Sir Chloe and Daffo @ The Axis Club

Selfishly, the first thing I noticed about Sir Chloe was what they were wearing. The musicians sported all white ensembles, with the men in particular wearing Frank Iero and The Future Violents-esque coveralls. The lead singer, however, sported a vest covered in fringes and a classic red lip. With several dates on their tour sold out, and more than one person audibly screaming along, there was a palpable energy in the room. Daffo will be the only band accompanying Sir Chloe on this tour, and their opening night performance proved why they deserved to take that spot.  Queuing in the freezing cold was entirely worth it to see these bands play the first date of The Savory Tour at the Axis Club on March 10th. For the low cost of my fingers and toes, I spent the evening at the barricade peering up at a guitarist and breathing in copious amounts of artificial fog. The aforementioned queue contained several brightly dyed heads, visibly queer people, and men there to support their bisexual girlfriends.

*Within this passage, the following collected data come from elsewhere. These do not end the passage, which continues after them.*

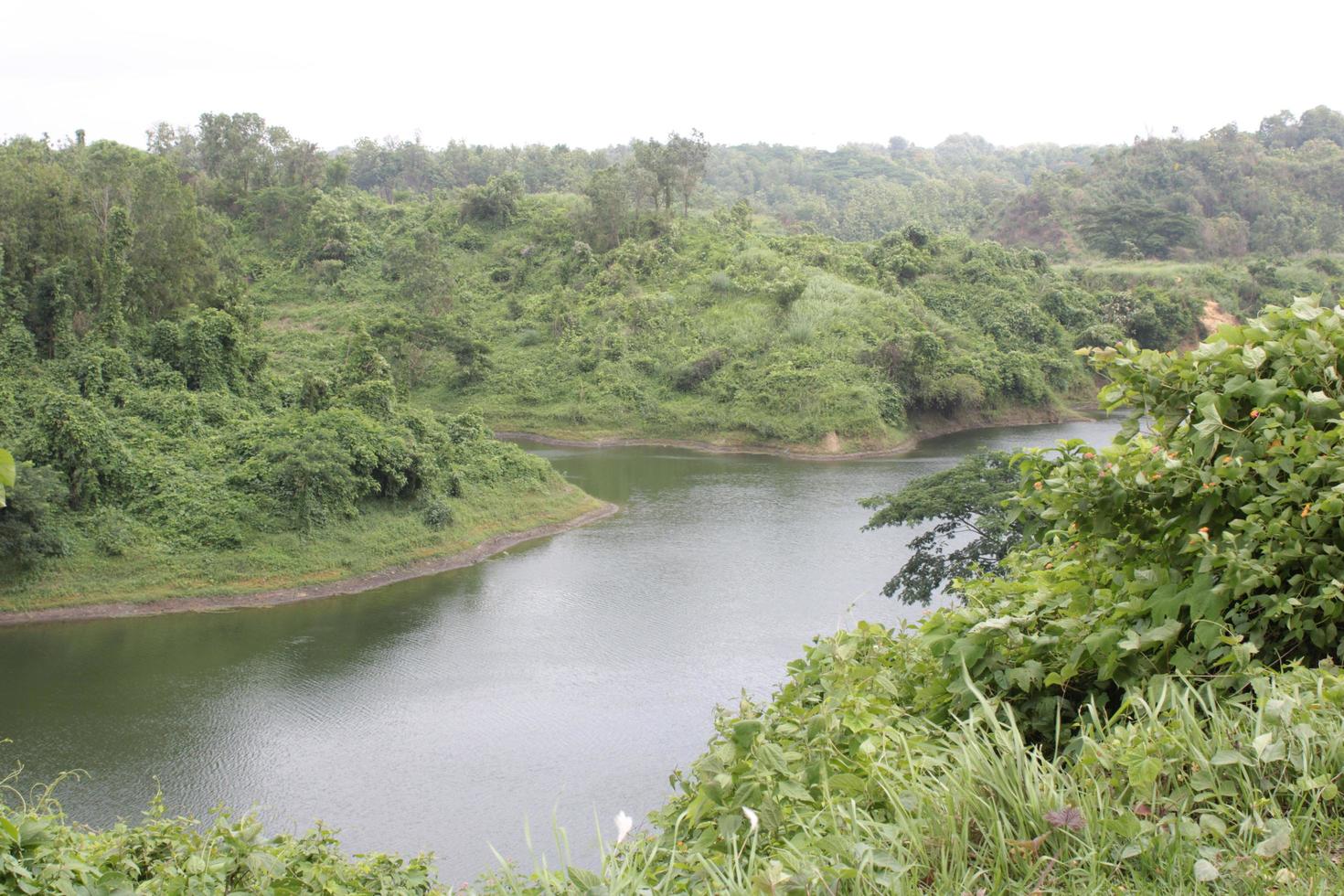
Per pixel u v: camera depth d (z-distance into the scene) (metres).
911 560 28.69
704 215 105.06
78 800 20.61
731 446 70.19
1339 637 4.71
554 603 34.97
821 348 76.94
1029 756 4.32
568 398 76.50
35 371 44.88
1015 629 5.02
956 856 3.54
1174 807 3.72
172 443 41.16
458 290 90.62
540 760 22.66
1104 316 89.75
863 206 161.00
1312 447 4.84
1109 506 5.22
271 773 22.08
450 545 41.28
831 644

This crowd was vibrant in ways beyond hair colour, screaming along and headbanging the entire night. Though I only went in knowing a few songs, both bands put on a phenomenal show. 

Daffo started off with some mellow indie vibes, featuring Cranberries-esque vocals that would only get more powerful throughout the set. Lead singer Gabi Gamberg was instantly captivating, and not only for the skirt-over-jeans combo she sported. This band proved to be masters of building up a song, understanding just the right moment to add a wall of distortion that could have knocked a toddler flat. This extended to a face-melting harmonica solo that solidified them as a powerhouse for me. Both guitarist and lead singer played off each other, even faux fighting with the necks of their guitars at a particularly loud moment in their set.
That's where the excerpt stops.